• [Task statement]: Starting with the line that contains "Affiliate Disclosure", copy out each line through the end of the entries below, exactly as written, and nothing else.

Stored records
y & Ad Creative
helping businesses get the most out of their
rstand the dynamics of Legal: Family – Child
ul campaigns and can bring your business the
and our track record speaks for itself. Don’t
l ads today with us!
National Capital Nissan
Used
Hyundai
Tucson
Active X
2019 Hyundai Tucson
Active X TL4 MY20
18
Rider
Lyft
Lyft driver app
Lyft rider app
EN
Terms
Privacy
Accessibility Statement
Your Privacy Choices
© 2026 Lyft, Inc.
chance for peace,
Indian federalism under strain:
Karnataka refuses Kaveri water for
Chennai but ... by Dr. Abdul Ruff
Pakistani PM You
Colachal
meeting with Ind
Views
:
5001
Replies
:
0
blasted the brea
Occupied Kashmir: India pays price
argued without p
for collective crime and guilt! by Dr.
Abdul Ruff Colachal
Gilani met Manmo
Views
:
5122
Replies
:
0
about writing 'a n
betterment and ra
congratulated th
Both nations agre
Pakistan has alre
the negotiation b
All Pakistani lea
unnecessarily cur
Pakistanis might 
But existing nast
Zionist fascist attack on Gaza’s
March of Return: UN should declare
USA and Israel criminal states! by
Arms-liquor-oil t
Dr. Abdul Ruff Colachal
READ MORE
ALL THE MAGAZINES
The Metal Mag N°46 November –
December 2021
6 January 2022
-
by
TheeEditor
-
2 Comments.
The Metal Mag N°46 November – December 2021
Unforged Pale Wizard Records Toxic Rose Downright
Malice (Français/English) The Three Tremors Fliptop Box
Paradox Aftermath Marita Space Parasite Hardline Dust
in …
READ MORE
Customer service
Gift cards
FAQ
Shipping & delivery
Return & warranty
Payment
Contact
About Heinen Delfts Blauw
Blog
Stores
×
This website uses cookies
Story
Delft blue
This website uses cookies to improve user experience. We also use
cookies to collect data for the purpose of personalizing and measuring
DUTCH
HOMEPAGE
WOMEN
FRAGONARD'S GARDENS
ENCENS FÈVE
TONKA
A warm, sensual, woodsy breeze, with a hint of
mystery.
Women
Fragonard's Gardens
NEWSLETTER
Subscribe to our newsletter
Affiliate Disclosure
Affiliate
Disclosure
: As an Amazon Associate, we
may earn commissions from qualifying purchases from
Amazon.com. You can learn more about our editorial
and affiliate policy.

• [Result of this task]:
Affiliate Disclosure
Affiliate
Disclosure
: As an Amazon Associate, we
may earn commissions from qualifying purchases from
Amazon.com. You can learn more about our editorial
and affiliate policy.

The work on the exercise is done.